- Nationality: Australian
- Born: 24 August 1983 (age 42) New South Wales

Firestone Indy Lights Series
- Years active: 2006
- Teams: Brian Stewart Racing
- Starts: 1
- Wins: 0
- Poles: 0
- Best finish: 13 in 2006

= Veronica McCann =

Veronica McCann (born 24 August 1983) is a speedway race driver. After starting racing in Honda Odyssey's in 1992, she proceeded to Junior Sedans in 1996 in New South Wales and the Australian Capital Territory. When her family moved to Perth, Western Australia she continued in speedway in junior sedans until 2001 when she graduated into Sprintcars.
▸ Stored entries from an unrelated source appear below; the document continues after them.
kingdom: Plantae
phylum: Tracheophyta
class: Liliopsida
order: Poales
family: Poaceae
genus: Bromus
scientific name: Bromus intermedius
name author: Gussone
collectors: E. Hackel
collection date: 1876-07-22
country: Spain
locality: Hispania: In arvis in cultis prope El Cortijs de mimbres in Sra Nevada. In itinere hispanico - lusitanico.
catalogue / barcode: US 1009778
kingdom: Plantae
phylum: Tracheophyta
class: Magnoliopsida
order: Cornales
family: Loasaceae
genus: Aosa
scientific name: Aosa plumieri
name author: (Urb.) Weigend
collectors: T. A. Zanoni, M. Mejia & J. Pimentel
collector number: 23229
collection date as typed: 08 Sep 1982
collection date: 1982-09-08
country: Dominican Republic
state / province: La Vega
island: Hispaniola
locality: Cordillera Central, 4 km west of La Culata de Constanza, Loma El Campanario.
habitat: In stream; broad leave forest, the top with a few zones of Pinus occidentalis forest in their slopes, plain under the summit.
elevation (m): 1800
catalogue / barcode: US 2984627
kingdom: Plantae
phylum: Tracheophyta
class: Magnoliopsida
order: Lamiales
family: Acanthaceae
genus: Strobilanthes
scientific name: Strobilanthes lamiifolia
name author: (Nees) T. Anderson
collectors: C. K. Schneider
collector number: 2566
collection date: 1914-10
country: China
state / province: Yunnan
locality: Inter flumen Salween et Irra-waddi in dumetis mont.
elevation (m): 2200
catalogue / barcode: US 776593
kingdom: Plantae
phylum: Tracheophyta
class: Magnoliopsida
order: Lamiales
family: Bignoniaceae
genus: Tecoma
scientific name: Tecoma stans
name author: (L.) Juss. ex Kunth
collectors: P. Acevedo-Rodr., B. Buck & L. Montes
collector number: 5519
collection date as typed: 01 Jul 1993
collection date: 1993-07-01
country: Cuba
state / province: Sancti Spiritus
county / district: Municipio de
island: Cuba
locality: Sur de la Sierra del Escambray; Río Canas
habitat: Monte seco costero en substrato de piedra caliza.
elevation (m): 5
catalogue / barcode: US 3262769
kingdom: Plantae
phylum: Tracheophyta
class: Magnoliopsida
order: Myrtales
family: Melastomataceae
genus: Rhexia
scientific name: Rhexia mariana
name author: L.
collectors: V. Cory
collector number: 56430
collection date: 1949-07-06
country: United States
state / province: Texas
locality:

After success in that class she was spotted by former Indycar driver Lyn St James and awarded a scholarship to IRL Indy Pro Series with Brian Stewart Racing in 2006. In 2008, she moved to Dirt Late Model in an effort to get back to America with limited success.

==Career results==

| Season | Series | Position |
| 1992 | New South Wales Honda Odyssey Australian Sub Junior Titles | 3rd |
| Australian Honda Odyssey State Sub Driver Junior Championship | 3rd |
| Australian Capital Territory Honda Odyssey Junior Championship | 3rd |
| 1993 | Australian Capital Territory Honda Odyssey Junior Championship | 2nd |
| 1996 | RDA Junior Club Championship | 4th |
| 1997 | RDA Junior Club Championship | 5th |
| 1998 | Western Australian Junior Sedan Titles | 1st |
| RDA Junior Club Championship | 1st |
| 2000 | Western Australian Junior Sedan Titles | 1st |
| 2002 | World Series Sprintcar | 37th |
| 2002–03 | Kwinana Motorplex Sprintcar Championship | 1st |
| Western Australian Sprintcar Titles | 3rd |
| 2003–04 | Kwinana Motorplex Sprintcar Championship | 2nd |
| Western Australian Sprintcar Titles | 3rd |
| 2004–05 | Kwinana Motorplex Sprintcar Championship | 2nd |
| Western Australian Sprintcar Titles | 3rd |
| 2006 | IRL Indy Pro Series | 11th |
| 2007/2008 | Kart World Belmont Pro Dirt Series | 9th |
| Perth Motorplex Late Model Track Championship | 7th |
| 2016 | Pro Dirt Late Model Series | 19th |
| 2017 | Pro Dirt Late Model Series | 7th |
| USA Late Model Invasion Tour | 15th |
| Australian Late Model Championship | 11th |
| 2018 | Pro Dirt Late Model Series | 5th |
| USA Late Model Invasion Tour | 27th |
| 2019 | Pro Dirt Late Model Series | 10th |
| USA Late Model Invasion Tour | 27th |
| 2020 | Pro Dirt Late Model Series | 4th |
| USA Late Model Invasion Tour | 11th |
| Australian Late Model Championship | 10th |
| 2021 | Pro Dirt Late Model Series | 5th |
| 2022 | Pro Dirt Late Model Series | 4th |
| Wild West Showdown | 7th |
| 2023 | Pro Dirt Late Model Series | 8th |
| Wild West Showdown | 17th |
| Australian Late Model Championship | 19th |
| 2024 | Australian Late Model Championship | 18th |
| 2025 | Australian Late Model Championship | 11th |

===Indy Lights===

Year: Team; 1; 2; 3; 4; 5; 6; 7; 8; 9; 10; 11; 12; Rank; Points; Ref
2006: Brian Stewart Racing; HMS; STP1; STP2; INDY; WGL; IMS; NSH; MIL; KTY; SNM1; SNM2; CHI 11; 37th; 19

==Television==

In 2005, Veronica appeared on season one of Australian Princess which aired on Network Ten.

==Personal life==

Veronica resides in Leederville, Western Australia.